Mysterious Bacteria
题目描述
Dr. Mob has just discovered a Deathly Bacteria. He named it RC-01. RC-01 has a very strange reproduction system. RC-01 lives exactly x days. Now RC-01 produces exactly p new deadly Bacteria where x = bp (where b, p are integers). More generally, x is a perfect pth power. Given the lifetime x of a mother RC-01 you are to determine the maximum number of new RC-01 which can be produced by the mother RC-01.
输入
Input starts with an integer T (≤ 50), denoting the number of test cases.
Each case starts with a line containing an integer x. You can assume that x will have magnitude at least 2 and be within the range of a 32 bit signed integer.
输出
For each case, print the case number and the largest integer p such that x is a perfect pth power.
样例
Sample Input
3
17
1073741824
25
Sample Output
Case 1: 1
Case 2: 30
Case 3: 2
题意:x=b^p 给出x求出最大的p
分析:
唯一分解定理:
每一个大于1的正整数n都可以唯一地写成素数的乘积,在乘积中的素因子按照非降序排列,正整数n的分解式n=(p1^α1)*(p2^α2)*(p3^α3)* ....... *(pk^αk)称为n的标准分解式,其中p1,p2,p3......pk是素数,p1<p2<p3.....,且α1,α2,α3.......是正整数。

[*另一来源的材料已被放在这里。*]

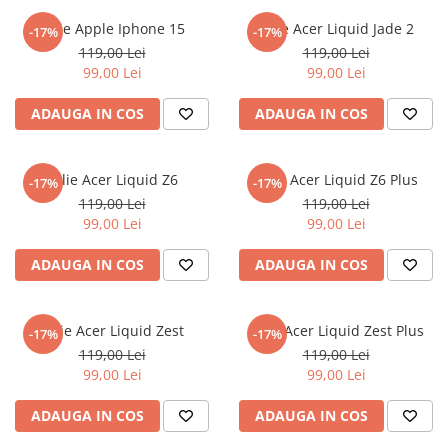
MG
Coolpad
Dolphin
Infinity
Olympus
LG
Samsung
Folie Apple Iphone 15
Folie Acer Liquid Jade 2
Mini
-17%
-17%
Cubot
Doogee
Isuzu
Panasonic
Motorola
119,00 Lei
119,00 Lei
Opel
Doogee
GAOMON
Jaguar
Sony
OnePlus
99,00 Lei
99,00 Lei
Porsche
Energizer
Google
Jeep
Oppo
ADAUGA IN COS
ADAUGA IN COS
Tesla
Fairphone
Honeywell
KIA
Oukitel
Volvo
Gionee
Honor
Lamborghini
Realme
Folie Acer Liquid Z6
Folie Acer Liquid Z6 Plus
-17%
-17%
Google
HTC
Land Rover
Samsung
119,00 Lei
119,00 Lei
Haier
Huawei
Lexus
Skmei
99,00 Lei
99,00 Lei
Honor
HUION
Maserati
Suunto
ADAUGA IN COS
ADAUGA IN COS
HP
Icemobile
Mazda
The iHealth
HTC
Infinix
Mercedes-Benz
vivo
Folie Acer Liquid Zest
Folie Acer Liquid Zest Plus
-17%
-17%
Huawei
itel
MG
Xiaomi
119,00 Lei
119,00 Lei
99,00 Lei
99,00 Lei
Icemobile
Lenovo
Mini Cooper
Infinix
LG
Mitsubishi
ADAUGA IN COS
ADAUGA IN COS
Intex
Microsoft
Nissan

接下来,最小的p就为gcd(α1,α2,α3......αk),为什么呢?举两个个例子,
24 = 2^3 * 3^1,p应该是gcd(3, 1) = 1,即24 = 24^1,想一想是不是只能把2^3合并到3^1次方里来
324 = 3^4*2^2,p应该是gcd(4, 2) = 2,即324 = 18^2,想一想是不是把3^4合并到2^2次方里来
本题有一个坑点:就是x可能为负数,如果x为负数的话,x = b^q, q必须使奇数,因为偶数的偶数次方大于正数,所以将x转化为正数求得的解如果是偶数的话必须将其一直除2转化为奇数
#include<iostream>
#include<algorithm>
#include<cstdio>
#include<cstdlib>
#include<cstring>
#include<string>
#include<cmath>
#include<set>
#include<queue>
#include<stack>
#include<map>
#define PI acos(-1.0)
#define in freopen("in.txt", "r", stdin)
#define out freopen("out.txt", "w", stdout)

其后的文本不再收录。